§ Your instructions
Search the data for the word "street" and copy out every line that has it.

§ Information provided
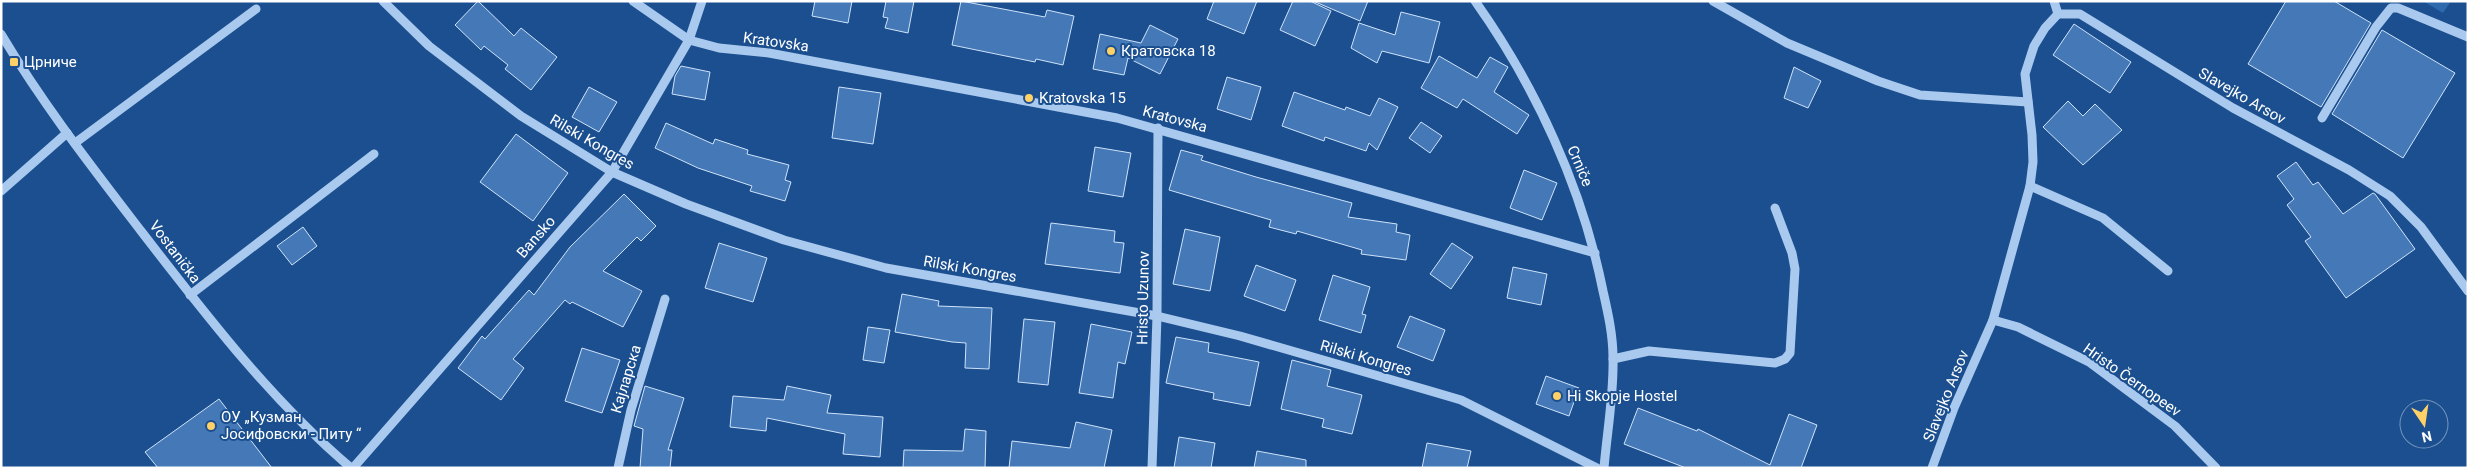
<svg xmlns="http://www.w3.org/2000/svg" width="2469" height="469" font-family="Roboto,sans-serif">
<style>
.park{fill:#2e69ad}
.building{fill:#4478b7;stroke:#cfe3fa}
.lines{fill:none;stroke-linecap:round;stroke-linejoin:round}
.minor{stroke:#a9c9ee;stroke-width:9}
.poi-dot{fill:#ffd166;stroke:#1b4f8f;stroke-width:2}
.labels{text-anchor:middle;dominant-baseline:central;stroke-width:4;stroke-linejoin:round;paint-order:stroke}
.street-label{font-size:15px;fill:#fff;stroke:#1b4f8f}
.poi-label{font-size:15px;fill:#fff;stroke:#1b4f8f;text-anchor:start}
</style>
<rect width="100%" height="100%" fill="#1b4f8f"/>
<path class="park" d="M2423,1H2451L2443,13Z"/>
<g class="building">
<path d="M478,1L514,36L521,28L557,57L531,90L505,69L508,65L484,46L481,50L455,25Z"/>
<path d="M815,1H852L848,23L812,16Z"/>
<path d="M886,1H914L908,33L885,28L888,18L883,17Z"/>
<path d="M961,1L1045,17L1047,10L1074,16L1063,65L1036,59L1035,62L952,45Z"/>
<path d="M1214,1H1257L1244,34L1207,19Z"/>
<path d="M1293,1H1310L1331,11L1315,46L1280,30Z"/>
<path d="M1313,1H1368L1360,21Z"/>
<path d="M2286,1H2334L2371,23L2321,107L2248,64Z"/>
<path d="M1401,12L1440,22L1429,63L1382,51L1377,63L1351,48L1359,23L1395,35Z"/>
<path d="M2074,24L2131,62L2110,93L2053,55Z"/>
<path d="M1150,25L1178,39L1160,74L1128,58L1124,75L1093,69L1100,34L1141,43Z"/>
<path d="M2382,30L2455,73L2403,158L2332,114Z"/>
<path d="M1439,56L1477,78L1490,57L1508,67L1494,92L1529,115L1517,134L1463,99L1457,108L1421,88Z"/>
<path d="M681,66L710,72L705,100L672,94L675,76Z"/>
<path d="M1794,67L1821,81L1808,108L1784,98Z"/>
<path d="M1227,77L1261,87L1251,120L1217,109Z"/>
<path d="M589,87L617,102L599,132L572,117Z"/>
<path d="M839,87L881,93L873,144L832,138Z"/>
<path d="M1294,92L1345,110L1346,107L1370,116L1379,98L1398,107L1377,150L1369,143L1366,151L1325,137L1324,141L1282,126Z"/>
<path d="M2068,101L2083,116L2095,104L2122,130L2083,165L2043,127Z"/>
<path d="M1421,122L1442,136L1430,153L1409,138Z"/>
<path d="M666,123L713,144L715,139L748,150L747,154L789,165L785,180L791,182L785,201L750,191L752,186L698,168L655,148Z"/>
<path d="M516,134L568,173L533,221L480,182Z"/>
<path d="M1095,147L1131,153L1123,197L1088,191Z"/>
<path d="M1181,150L1203,156L1201,160L1256,177L1352,203L1348,217L1397,224L1396,232L1410,235L1406,260L1361,254L1362,250L1297,231L1296,234L1269,227L1271,220L1169,190Z"/>
<path d="M2296,162L2313,185L2318,182L2343,214L2373,193L2375,194L2415,249L2346,298L2305,241L2311,237L2287,205L2294,199L2277,176Z"/>
<path d="M1524,170L1557,183L1542,220L1510,208Z"/>
<path d="M624,194L656,226L641,241L637,237L603,271L642,291L623,327L572,302L570,304L565,300L513,359L524,368L501,400L458,368L482,336L485,339L529,290L534,295L570,247Z"/>
<path d="M1051,223L1115,231L1114,242L1124,243L1120,273L1045,264Z"/>
<path d="M303,227L317,246L292,265L277,246Z"/>
<path d="M1185,229L1220,237L1210,291L1173,284Z"/>
<path d="M719,243L767,258L753,302L705,288Z"/>
<path d="M1452,243L1473,257L1451,289L1430,274Z"/>
<path d="M1256,265L1296,280L1285,311L1244,296Z"/>
<path d="M1513,267L1547,274L1541,305L1507,298Z"/>
<path d="M1333,275L1370,287L1362,314L1366,315L1361,333L1319,320Z"/>
<path d="M902,294L939,301L938,306L992,308L989,369L965,368L966,343L952,342L895,332Z"/>
<path d="M1410,316L1445,330L1433,361L1397,347Z"/>
<path d="M1024,319L1055,322L1048,385L1018,382Z"/>
<path d="M1091,324L1132,332L1125,364L1118,362L1113,398L1079,393Z"/>
<path d="M868,327L890,330L884,363L863,360Z"/>
<path d="M1176,337L1209,343L1208,352L1259,362L1250,406L1213,399L1214,393L1166,383Z"/>
<path d="M582,348L620,360L602,413L565,401Z"/>
<path d="M1292,360L1331,370L1327,386L1362,395L1352,434L1322,427L1324,419L1281,409Z"/>
<path d="M1546,376L1579,388L1569,416L1536,404Z"/>
<path d="M645,386L684,398L668,450H672L670,468H640L643,429L634,426Z"/>
<path d="M787,386L831,395L827,413L883,417L880,457L843,454L845,434L767,418L766,431L730,427L733,396L784,400Z"/>
<path d="M219,399L272,468H158L145,452Z"/>
<path d="M1638,408L1697,431L1698,429L1770,465L1789,414L1817,425L1801,468H1686L1624,444Z"/>
<path d="M1076,422L1112,430L1104,468H1009L1012,441L1070,448Z"/>
<path d="M965,429L986,431L985,468H903L904,450L963,451Z"/>
<path d="M1179,437L1215,443L1211,468H1174Z"/>
<path d="M1427,443L1471,451L1467,468H1422Z"/>
<path d="M1257,451L1306,460V468H1254Z"/>
</g>
<g class="lines">
<g class="minor">
<path d="M383,1L429,46L521,116L612,172L686,204L784,240L886,268L1157,316L1240,336L1427,390L1461,400L1597,468"/>
<path d="M633,1L689,40L719,48L769,53L1117,118L1595,253"/>
<path d="M1475,1C1536,87 1582,187 1603,291C1608,313 1613,335 1613,358C1614,394 1607,432 1604,468"/>
<path d="M1713,1L1787,43L1878,81L1920,95L2028,102"/>
<path d="M2054,1L2058,14"/>
<path d="M1,34C42,103 92,167 141,231C206,315 270,399 351,468"/>
<path d="M2322,118L2376,27L2391,8H2398L2468,37"/>
<path d="M75,143L256,9"/>
<path d="M2030,186L2103,218L2168,271"/>
<path d="M1,191L67,133"/>
<path d="M190,295L374,154"/>
<path d="M1993,320L2018,327L2089,362L2175,426L2216,468"/>
<path d="M1613,359L1649,351L1775,363L1785,359L1790,353L1795,269L1792,253L1775,208"/>
<path d="M353,468L612,172L689,40L702,1"/>
<path d="M618,468L631,410L665,299"/>
<path d="M1152,468L1157,316L1158,128"/>
<path d="M1932,468L1954,408L1993,320L2030,186L2033,162L2032,135L2025,74L2034,46L2045,28L2058,14H2080L2233,108L2349,170L2390,196L2421,227L2468,291"/>
</g>
</g>
<g class="poi-dot">
<circle cx="1111" cy="51" r="5"/>
<rect x="9" y="57" width="10" height="10" rx="2.5"/>
<circle cx="1029" cy="98" r="5"/>
<circle cx="1557" cy="396" r="5"/>
<circle cx="211" cy="426" r="5"/>
</g>
<g class="labels">
<g class="street-label">
<text transform="translate(776 42) rotate(8)">Kratovska</text>
<text transform="translate(2242 96) rotate(30)">Slavejko Arsov</text>
<text transform="translate(1175 119) rotate(15)">Kratovska</text>
<text transform="translate(592 142) rotate(30)">Rilski Kongres</text>
<text transform="translate(1580 166) rotate(67)">Crniče</text>
<text transform="translate(536 237) rotate(-49)">Bansko</text>
<text transform="translate(175 252) rotate(53)">Vostanička</text>
<text transform="translate(970 269) rotate(10)">Rilski Kongres</text>
<text transform="translate(1143 298) rotate(-89)">Hristo Uzunov</text>
<text transform="translate(1366 358) rotate(16)">Rilski Kongres</text>
<text transform="translate(626 379) rotate(-73)">Кајларска</text>
<text transform="translate(2132 380) rotate(35)">Hristo Černopeev</text>
<text transform="translate(1946 396) rotate(-68)">Slavejko Arsov</text>
</g>
<g class="poi-label">
<text x="1121" y="51">Кратовска 18</text>
<text x="24" y="62">Црниче</text>
<text x="1039" y="98">Kratovska 15</text>
<text x="1567" y="396">Hi Skopje Hostel</text>
<text x="221" y="417">ОУ „Кузман<tspan x="221" dy="17">Јосифовски - Питу “</tspan></text>
</g>
</g>
<rect width="2469" height="469" fill="none" stroke="#ffffff" stroke-width="5"/>
<g transform="translate(2424 424) rotate(167)"><circle r="24" fill="#1b4f8f" stroke="#7695bc"/>
<path d="M0-4L9 19L0 12L-9 19Z" fill="#ffd166"/>
<text y="-8" font-size="14" font-weight="bold" text-anchor="middle" fill="#ffffff">N</text>
</g>
</svg>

§ Task answer
.street-label{font-size:15px;fill:#fff;stroke:#1b4f8f}
<g class="street-label">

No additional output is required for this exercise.